PLS 116/17 - Prevê perda da estabilidade no setor público

FESPEM-PB Todos na luta

O Projeto de Lei do Senado (PLS 116/2017), de autoria da senadora Maria do Carmo Alves (DEM/SE), visa retirar a estabilidade de Servidores públicos estáveis (concursados) nas três esferas: federal, estadual e municipal. A matéria propõe avaliação semestral, realizada pela chefia direta imediata, e demissão caso o trabalhador não atinja pontuação mínima necessária por essa nova medida.

Entre os critérios da avaliação, serão analisados a qualidade do serviço prestado, produtividade e responsabilidade, e outros fatores variáveis, como relacionamento pessoal, proatividade e foco no cidadão. De acordo com o texto, será exonerado quem receber menos de 30% da pontuação máxima, ou seja, em uma escala de zero a dez, quem receber em quatro avaliações consecutivas nota inferior a três ou, por cinco vezes, obter entre três e cinco pontos. Um processo não esclarecido.

> INFORMAÇÕES:
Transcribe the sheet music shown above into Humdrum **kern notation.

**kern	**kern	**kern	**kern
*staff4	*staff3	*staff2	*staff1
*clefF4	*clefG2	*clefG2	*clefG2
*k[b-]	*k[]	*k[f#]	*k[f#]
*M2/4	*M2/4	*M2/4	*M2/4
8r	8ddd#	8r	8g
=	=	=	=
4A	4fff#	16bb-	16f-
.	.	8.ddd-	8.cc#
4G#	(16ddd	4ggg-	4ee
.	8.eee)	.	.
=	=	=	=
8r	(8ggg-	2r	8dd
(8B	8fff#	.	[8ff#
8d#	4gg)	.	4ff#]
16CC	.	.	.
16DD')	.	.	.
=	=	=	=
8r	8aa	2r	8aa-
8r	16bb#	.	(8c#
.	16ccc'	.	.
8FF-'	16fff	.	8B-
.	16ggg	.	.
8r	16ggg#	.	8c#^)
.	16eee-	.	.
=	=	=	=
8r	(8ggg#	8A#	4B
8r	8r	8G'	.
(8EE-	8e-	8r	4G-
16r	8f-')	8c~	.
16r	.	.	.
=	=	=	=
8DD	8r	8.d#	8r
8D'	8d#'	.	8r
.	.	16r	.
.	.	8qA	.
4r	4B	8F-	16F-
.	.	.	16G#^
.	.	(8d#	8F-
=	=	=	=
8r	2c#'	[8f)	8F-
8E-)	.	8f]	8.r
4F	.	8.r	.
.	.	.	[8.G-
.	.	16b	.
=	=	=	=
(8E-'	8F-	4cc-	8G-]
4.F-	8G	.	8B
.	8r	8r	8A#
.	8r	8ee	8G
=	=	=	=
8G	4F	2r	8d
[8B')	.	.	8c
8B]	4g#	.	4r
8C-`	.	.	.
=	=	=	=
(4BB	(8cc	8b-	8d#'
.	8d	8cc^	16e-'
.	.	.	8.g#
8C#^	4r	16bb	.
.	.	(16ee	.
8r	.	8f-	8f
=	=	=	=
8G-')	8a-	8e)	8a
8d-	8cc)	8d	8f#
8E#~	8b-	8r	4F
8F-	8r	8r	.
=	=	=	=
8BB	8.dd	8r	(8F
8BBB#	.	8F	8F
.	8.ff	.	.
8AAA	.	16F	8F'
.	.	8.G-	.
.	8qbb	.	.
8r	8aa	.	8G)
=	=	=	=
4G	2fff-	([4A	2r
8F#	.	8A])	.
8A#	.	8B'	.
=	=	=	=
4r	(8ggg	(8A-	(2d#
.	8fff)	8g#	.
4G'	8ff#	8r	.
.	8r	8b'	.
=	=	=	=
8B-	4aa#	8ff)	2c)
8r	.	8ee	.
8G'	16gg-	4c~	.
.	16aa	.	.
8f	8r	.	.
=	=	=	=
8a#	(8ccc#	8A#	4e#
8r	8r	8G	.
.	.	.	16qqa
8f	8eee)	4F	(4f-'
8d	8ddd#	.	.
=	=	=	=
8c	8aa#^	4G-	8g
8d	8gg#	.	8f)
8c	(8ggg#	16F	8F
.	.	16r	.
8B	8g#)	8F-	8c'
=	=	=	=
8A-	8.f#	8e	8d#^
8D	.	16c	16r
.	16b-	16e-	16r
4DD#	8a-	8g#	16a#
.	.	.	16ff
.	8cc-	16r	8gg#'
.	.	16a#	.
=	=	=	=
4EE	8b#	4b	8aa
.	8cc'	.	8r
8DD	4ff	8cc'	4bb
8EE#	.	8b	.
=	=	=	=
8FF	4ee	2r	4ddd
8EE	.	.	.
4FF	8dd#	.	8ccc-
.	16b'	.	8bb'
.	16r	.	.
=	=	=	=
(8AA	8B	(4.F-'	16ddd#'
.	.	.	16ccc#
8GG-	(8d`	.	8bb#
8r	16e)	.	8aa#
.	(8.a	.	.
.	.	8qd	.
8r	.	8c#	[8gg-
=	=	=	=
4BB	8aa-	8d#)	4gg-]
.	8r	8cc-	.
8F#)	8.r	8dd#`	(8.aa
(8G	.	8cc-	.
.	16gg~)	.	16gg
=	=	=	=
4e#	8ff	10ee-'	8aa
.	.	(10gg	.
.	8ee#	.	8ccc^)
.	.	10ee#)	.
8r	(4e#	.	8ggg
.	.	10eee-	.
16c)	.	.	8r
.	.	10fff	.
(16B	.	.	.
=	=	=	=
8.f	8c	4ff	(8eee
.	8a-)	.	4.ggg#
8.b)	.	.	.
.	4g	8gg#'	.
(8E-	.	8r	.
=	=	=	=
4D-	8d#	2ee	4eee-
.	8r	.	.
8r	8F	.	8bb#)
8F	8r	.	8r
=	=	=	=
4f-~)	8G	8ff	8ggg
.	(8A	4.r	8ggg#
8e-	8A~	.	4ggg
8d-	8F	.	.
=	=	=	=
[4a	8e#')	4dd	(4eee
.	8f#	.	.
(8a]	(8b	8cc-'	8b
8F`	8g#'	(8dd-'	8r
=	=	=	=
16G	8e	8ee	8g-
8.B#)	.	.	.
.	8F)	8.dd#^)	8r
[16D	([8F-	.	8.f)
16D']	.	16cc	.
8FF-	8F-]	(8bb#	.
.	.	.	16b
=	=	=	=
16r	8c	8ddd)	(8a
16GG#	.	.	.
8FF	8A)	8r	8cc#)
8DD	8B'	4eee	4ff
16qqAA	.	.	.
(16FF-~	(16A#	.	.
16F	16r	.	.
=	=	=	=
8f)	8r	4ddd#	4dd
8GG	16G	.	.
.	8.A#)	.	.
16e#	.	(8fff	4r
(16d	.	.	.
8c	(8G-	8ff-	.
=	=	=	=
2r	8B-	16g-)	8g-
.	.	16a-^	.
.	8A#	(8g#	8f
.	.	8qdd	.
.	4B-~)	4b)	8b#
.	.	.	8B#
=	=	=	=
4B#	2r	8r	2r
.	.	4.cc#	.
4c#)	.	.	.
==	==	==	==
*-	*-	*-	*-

> ENUNCIADO DA TAREFA:
Escreva a continuação do texto sobre o PLS 116/2017 e a estabilidade no serviço público, começando logo após a última frase apresentada.

> RESPOSTA DO EXERCÍCIO:
TRAMITAÇÃO - Atualmente, o PLS tramita na Comissão de Constituição, Justiça e Cidadania do Senado (CCJ) e tem como relator o senador Lasier Martins (PSD/RS). O assunto foi debatido em audiência pública no dia 15 de agosto e contou com a participação de lideranças sindicais do setor público. Antecipados à conclusão do relatório final, dirigentes da Pública - Central do Servidor - sugeriram alterações.

AVANÇOS - Na ocasião, a diretora de assuntos parlamentares da Pública, Sindilegis e Fenafirc, Magda Helena Tavares Chaves, propôs algumas mudanças. Entre elas, foram acatadas a realização de uma avaliação anual, e não semestral como defende o projeto, e também a não avaliação somente por chefia imediata e sim por comissão. Com relação à inserção de representantes dos Sindicatos nas comissões, ela destaca que serão apresentadas emendas no período oportuno.

LEGISLAÇÃO - Em contrapartida, nossas lideranças consideram o PLS 116 desnecessário, pois a Administração Pública já prevê medidas de penalização aos Servidores que não cumprem com suas obrigações. Além disso, é preciso avaliar profundamente a constitucionalidade da medida, uma vez que iniciativas desse cunho costumam ser apresentadas a partir do poder Executivo e não do Senado.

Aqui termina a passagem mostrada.